The nurse pursed her thin lips together in a straight line. “We don’t know that for sure,” she said. “She remembers your name and clearly connects it with a sense of protection but it doesn’t mean that she remembers you as a person. She may not recognize you when you go in.”
“No, she has to,” Charlie said. There was that desperate tone again. “And Pippa. She has to remember Pippa.” If she didn’t remember Pippa, he didn’t know what would happen. The poor little girl had been through so much already and Lucy not recognizing her or knowing who she was would break her five-year-old heart.
“Why don’t you go in and see if you can talk to her and then we can handle everything from there,” the nurse suggested.

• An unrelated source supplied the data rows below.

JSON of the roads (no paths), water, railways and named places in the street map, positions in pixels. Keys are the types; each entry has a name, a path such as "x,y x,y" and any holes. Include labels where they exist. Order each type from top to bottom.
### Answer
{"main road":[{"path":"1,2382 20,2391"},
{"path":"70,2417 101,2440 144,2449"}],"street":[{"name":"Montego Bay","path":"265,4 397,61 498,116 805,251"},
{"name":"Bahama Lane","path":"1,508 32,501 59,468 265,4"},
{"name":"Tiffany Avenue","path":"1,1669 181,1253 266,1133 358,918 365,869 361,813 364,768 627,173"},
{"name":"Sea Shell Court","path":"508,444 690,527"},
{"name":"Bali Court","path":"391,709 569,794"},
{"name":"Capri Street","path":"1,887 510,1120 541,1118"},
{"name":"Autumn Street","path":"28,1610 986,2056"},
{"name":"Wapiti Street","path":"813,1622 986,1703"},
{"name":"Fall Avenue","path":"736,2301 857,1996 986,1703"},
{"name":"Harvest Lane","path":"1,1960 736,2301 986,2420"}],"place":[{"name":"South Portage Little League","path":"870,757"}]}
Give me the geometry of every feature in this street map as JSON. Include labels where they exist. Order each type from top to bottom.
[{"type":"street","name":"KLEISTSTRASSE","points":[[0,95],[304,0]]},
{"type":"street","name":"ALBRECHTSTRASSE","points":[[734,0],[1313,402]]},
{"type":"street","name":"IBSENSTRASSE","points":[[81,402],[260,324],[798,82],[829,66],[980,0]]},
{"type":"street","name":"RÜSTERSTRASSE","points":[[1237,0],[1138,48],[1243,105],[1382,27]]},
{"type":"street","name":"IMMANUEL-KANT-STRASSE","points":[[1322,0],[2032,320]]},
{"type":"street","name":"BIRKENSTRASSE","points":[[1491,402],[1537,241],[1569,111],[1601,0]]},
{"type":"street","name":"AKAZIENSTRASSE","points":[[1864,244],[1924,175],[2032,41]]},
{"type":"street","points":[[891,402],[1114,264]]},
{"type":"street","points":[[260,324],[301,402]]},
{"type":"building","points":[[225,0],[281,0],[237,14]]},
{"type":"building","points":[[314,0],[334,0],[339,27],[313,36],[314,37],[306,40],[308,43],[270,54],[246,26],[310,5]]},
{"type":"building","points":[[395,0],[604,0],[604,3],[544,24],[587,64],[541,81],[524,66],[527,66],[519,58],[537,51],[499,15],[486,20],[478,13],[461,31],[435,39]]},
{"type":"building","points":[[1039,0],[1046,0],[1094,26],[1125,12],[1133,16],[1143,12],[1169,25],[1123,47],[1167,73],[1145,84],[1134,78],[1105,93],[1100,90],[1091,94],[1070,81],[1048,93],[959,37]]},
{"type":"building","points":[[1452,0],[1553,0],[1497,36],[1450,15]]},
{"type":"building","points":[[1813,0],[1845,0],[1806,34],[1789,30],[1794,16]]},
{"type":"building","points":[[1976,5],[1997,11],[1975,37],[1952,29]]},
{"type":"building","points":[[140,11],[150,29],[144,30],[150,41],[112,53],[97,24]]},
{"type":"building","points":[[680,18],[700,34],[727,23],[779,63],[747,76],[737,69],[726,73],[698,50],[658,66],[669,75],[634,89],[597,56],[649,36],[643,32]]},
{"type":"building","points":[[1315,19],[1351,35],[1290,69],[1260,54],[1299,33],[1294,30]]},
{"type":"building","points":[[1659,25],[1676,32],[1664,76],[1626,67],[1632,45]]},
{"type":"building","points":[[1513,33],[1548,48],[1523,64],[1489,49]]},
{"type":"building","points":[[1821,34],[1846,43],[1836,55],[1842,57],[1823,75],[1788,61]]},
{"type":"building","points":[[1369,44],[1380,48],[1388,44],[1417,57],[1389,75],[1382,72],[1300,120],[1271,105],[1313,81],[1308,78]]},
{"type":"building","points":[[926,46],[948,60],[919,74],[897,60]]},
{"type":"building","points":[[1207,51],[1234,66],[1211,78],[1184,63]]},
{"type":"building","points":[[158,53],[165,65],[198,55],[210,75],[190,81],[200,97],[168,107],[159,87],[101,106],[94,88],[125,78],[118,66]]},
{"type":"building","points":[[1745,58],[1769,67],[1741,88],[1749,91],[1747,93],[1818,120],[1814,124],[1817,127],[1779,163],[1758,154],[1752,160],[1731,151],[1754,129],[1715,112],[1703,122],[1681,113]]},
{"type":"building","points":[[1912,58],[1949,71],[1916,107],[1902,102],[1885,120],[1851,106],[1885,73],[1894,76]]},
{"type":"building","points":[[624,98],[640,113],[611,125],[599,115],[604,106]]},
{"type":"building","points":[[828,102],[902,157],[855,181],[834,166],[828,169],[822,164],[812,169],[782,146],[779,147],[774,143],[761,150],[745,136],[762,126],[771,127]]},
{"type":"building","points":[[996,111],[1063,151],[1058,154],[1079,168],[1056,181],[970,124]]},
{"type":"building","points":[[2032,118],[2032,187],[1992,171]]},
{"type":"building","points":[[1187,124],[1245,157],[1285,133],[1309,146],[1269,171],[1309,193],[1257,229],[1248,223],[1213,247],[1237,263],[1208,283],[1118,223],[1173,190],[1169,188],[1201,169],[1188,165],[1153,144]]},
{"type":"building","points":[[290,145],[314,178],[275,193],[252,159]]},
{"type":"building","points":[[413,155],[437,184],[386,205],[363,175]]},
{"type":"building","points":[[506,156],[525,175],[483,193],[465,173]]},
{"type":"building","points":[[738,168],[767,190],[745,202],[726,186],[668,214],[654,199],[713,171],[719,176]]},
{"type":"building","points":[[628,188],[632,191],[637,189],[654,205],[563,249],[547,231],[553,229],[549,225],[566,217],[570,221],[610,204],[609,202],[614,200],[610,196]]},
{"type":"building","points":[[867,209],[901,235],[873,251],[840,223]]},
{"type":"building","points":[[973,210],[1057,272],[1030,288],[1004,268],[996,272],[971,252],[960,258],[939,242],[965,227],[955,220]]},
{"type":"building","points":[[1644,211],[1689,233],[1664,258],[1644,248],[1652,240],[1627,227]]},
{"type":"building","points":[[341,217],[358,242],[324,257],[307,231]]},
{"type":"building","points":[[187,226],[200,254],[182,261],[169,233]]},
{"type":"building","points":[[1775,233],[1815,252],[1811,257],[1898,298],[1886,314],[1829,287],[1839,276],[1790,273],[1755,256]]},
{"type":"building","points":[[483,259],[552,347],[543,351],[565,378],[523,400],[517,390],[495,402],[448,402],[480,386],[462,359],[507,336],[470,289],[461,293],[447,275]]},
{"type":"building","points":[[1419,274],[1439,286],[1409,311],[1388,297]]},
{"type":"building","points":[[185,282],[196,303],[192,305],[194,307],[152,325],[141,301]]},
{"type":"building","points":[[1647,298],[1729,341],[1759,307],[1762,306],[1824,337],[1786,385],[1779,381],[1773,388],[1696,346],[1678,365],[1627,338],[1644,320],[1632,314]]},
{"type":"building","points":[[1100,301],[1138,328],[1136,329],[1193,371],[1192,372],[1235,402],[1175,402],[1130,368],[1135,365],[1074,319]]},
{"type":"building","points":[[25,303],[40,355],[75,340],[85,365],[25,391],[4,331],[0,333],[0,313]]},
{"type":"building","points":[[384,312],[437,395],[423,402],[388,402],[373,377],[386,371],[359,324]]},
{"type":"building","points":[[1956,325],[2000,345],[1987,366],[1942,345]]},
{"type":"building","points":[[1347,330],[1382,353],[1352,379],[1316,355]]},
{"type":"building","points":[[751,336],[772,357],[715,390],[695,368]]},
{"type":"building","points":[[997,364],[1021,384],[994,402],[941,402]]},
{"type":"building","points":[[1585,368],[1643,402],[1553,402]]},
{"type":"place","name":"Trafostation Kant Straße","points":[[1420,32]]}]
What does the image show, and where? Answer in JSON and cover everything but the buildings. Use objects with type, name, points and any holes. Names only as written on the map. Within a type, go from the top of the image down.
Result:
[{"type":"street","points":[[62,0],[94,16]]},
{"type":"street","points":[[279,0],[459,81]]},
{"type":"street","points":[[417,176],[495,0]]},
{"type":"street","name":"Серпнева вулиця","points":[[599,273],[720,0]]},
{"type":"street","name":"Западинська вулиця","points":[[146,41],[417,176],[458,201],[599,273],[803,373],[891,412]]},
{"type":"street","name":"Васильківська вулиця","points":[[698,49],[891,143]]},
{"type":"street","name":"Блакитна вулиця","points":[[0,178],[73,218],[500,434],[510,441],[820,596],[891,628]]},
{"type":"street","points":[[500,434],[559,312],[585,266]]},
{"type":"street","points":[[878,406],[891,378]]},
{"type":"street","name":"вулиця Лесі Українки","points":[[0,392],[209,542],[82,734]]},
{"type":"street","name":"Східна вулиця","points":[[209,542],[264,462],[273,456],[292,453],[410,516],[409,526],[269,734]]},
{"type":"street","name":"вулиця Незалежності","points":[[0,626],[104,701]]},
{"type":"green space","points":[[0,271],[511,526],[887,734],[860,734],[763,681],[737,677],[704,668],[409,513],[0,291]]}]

Charlie didn’t need anymore encouragement. He reached for the door handle and pushed it open as quickly as possible. “Lucy?” he said. He opened up the curtain and there she was - awake and blinking at him with those curious, bright blue eyes of hers.
For a moment, they both just stared at each other. Charlie didn’t know what to say and he didn’t even know if she remembered him. The bewildered look on her face made him feel like she probably didn’t.
“I’ve been asleep for a year and you couldn’t have the decency to be here when I woke up?” she said. “You’re a horrible husband. I’ll never know why I married you.” After a second of scowling at him, her face broke into a smile and she reached her arms out to him. “Well come here, then! I’m sure you need a hug or something. Unless your affectionate side has died over the past year. In which case, you still need a hug because I will resurrect it. It took me five years to get that where I wanted it to be and I refuse to let it be gone forever.”
Charlie stared at her. She remembered him. She was awake. And she was absolutely, 100% herself. “Lucy,” he breathed. In a flash he was on the bed, holding her tightly to him. “Don’t ever leave me again. You can’t leave again.” He held her face in his hands and kissed her over and over again.
“Never,” Lucy promised between kisses. “Never, ever again.”
The two of them sat together on the bed. Charlie had one arm around Lucy’s waist and one hand on her cheek. Lucy’s hands were resting on the back of Charlie’s neck, playing with his hair. Their foreheads were resting against each others.
“I love you,” Charlie said after they had both been silent for a little while.
“I love you, too,” Lucy whispered. “I’m sorry I left you. I’m sorry we fought.”
Charlie shook his head. “I don’t care about that anymore,” he said. “I’m just glad you came back.”
Lucy smiled and kissed him tenderly. “You can’t get rid of me that easily, Charlie. You should know that by now.”
“I’m glad you’re annoyingly persistent when it comes to me,” Charlie said. He mirrored her smile. “I wouldn’t want it any other way.”